--- SELECTION ---

Box volume is around 100l with no stuffing. All box walls are lined with 5 cm basotect, rest of box is filled with open cell foam of 30PPI .
Drives fs is 38 Hz, speaker f0 is 50 Hz. Speaker has a calculated Qtc (using WinISD) of 0.41. Source radius, if you mean size of driver, is 6" (12" diameter driver).
I looking at the time differce between the direct sound and the first reflection in ARTA, and this was 4.17 ms to be exact => doing the reverse calculation to determine measurement distance resulted in 1.47m.
Hi GedLee,
I have tried to understand the meaning of this post. After I reading almost everything I stopped at post no. 79. Do I understand it right, is it your goal to create a correct polarmap from as little measuring data as possible?
If so, I wonder why? As far as I remember my studies, it said: If you can measure something quick and easy, then do not use statistics or other tools.
With tools such as the turntable of Wim this is done quickly, even with a very high angular resolution.
So when you need to be sure .....

---

WHAT YOU NEED TO DO —
List every program or piece of equipment that the forum thread mentions by name. The material after this has nothing to do with it.

--- DATA SHOWN ---

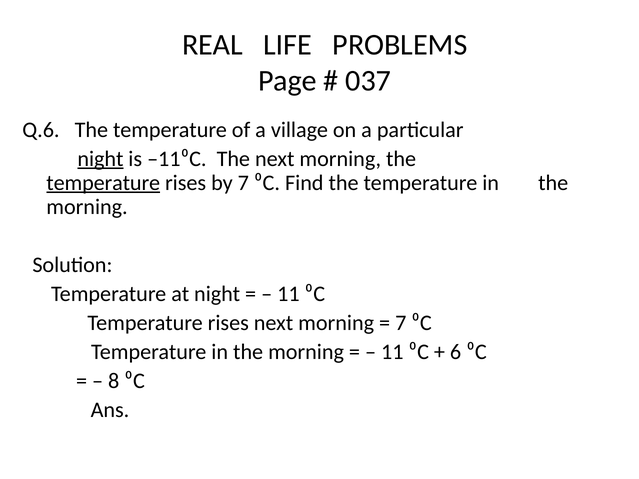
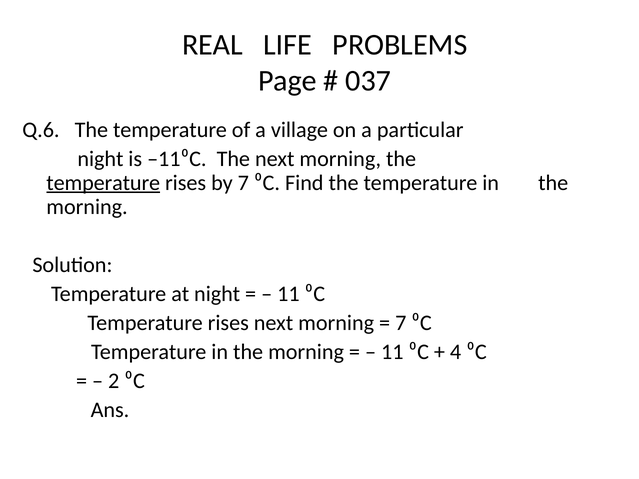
night at (100, 159) underline: present -> none
6: 6 -> 4
8: 8 -> 2
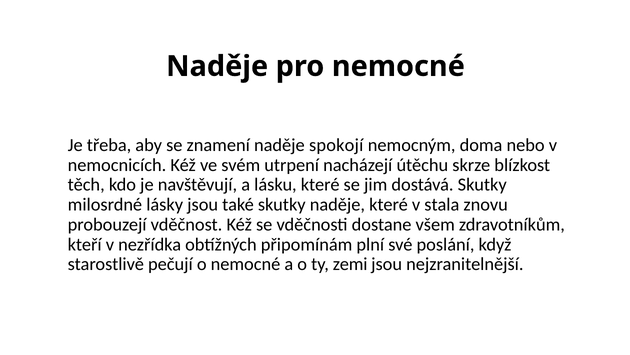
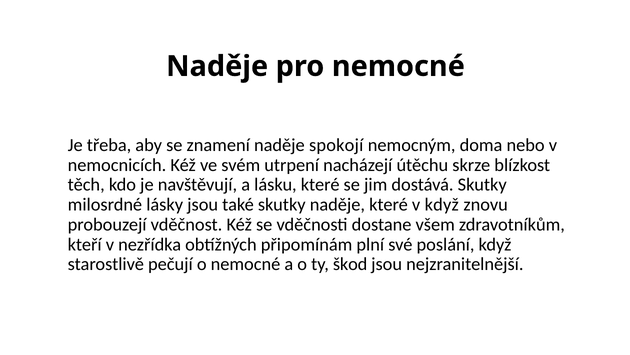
v stala: stala -> když
zemi: zemi -> škod
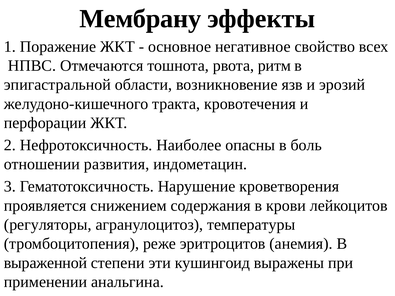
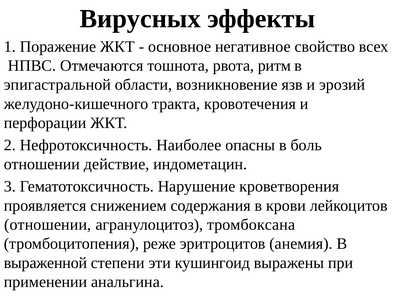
Мембрану: Мембрану -> Вирусных
развития: развития -> действие
регуляторы at (48, 225): регуляторы -> отношении
температуры: температуры -> тромбоксана
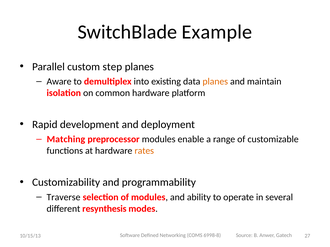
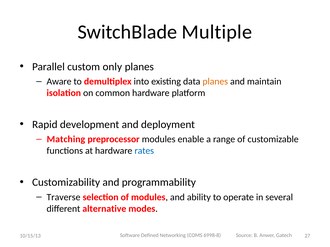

---

FULL ANSWER —
WinISD, ARTA, and the turntable of Wim.